The particular formation is referred to as a "Nine To One Up Day." It
refers to the volume of all NYSE-listed stocks that go up on a given day,
expressed as a percentage of the total volume of all stocks that rose or
fell on that day. On a day when rising stocks' volume is the same as
declining stocks' volume, for example, this ratio would be exactly 50%.
A "Nine To One Up Day" occurs when this ratio is 90% or higher. When such
a huge imbalance of up volume over down volume is a significant sign of
positive momentum.
Every bull market in history, and many good intermediate advances, have
been launched with a buying stamped that included one or more 9-to-1 up
days.
The relevance of all this to today's market is that there two 9-to-1 up
days in June, one on June 15 and the second one June 29. This second 9-to-1
up day adds greatly to the bullish significance of the first. That's because
a single 9-to-1 up day, by itself, has not always been a bullish event.
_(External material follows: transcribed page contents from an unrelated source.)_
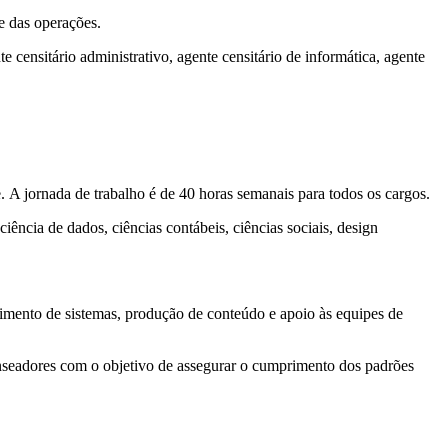
e das operações.
 censitário administrativo, agente censitário de informática, agente
e. A jornada de trabalho é de 40 horas semanais para todos os cargos.
iência de dados, ciências contábeis, ciências sociais, design
lvimento de sistemas, produção de conteúdo e apoio às equipes de
ecenseadores com o objetivo de assegurar o cumprimento dos padrões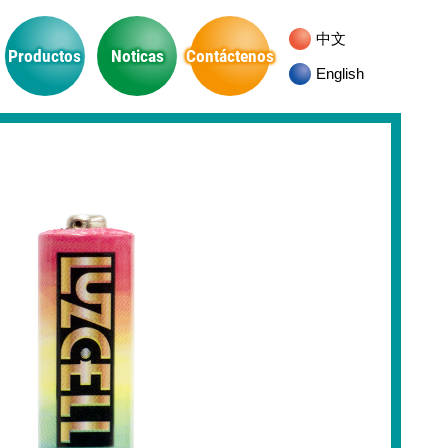
中文
Productos
Noticas
Contáctenos
English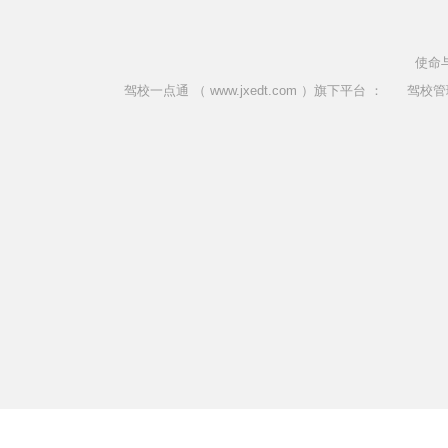
使命
驾校一点通 （ www.jxedt.com ）旗下平台 ：
驾校管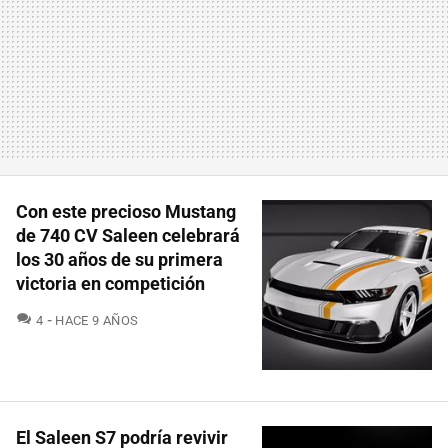
Con este precioso Mustang
de 740 CV Saleen celebrará
los 30 años de su primera
victoria en competición
COMENTARIOS
4
HACE 9 AÑOS
El Saleen S7 podría revivir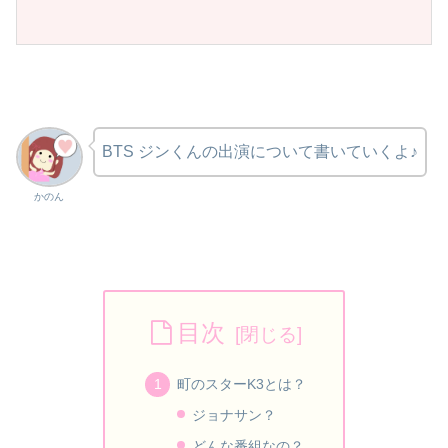
BTS ジンくんの出演について書いていくよ♪
かのん
目次
町のスターK3とは？
ジョナサン？
どんな番組なの？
Perhaps its biggest false signal came on March 16, 2000, at more or less the
exact top of the market before the Internet bubble burst.
A single 9-to-1 up day can issue false signals and that, therefore, it
would be better to focus on occasions in which two such days occur
relatively close to each other and when also there is no day between these
two days of big up volume in which in which there is a 9-to-1 down day (a
day in which down volume is 90% of the combined volume of rising and falling
issues).
The "double 9-to-1 signals" are relatively rare, occurring once every two
to three years, on average, since 1960, and particularly bullish. Over the
six months and 12 months following each double 9-to-1 day between 1960 and
1985, the stock market was higher, sometimes significantly so.
Ned Davis Research has calculated the returns for this indicator over a
longer period, from 1950-2004. On average over the quarter following a
double 9-to-1 up day, the S&P 500 is 7% higher, and over the six months
following such days, the S&P 500 rises 12.6% on average.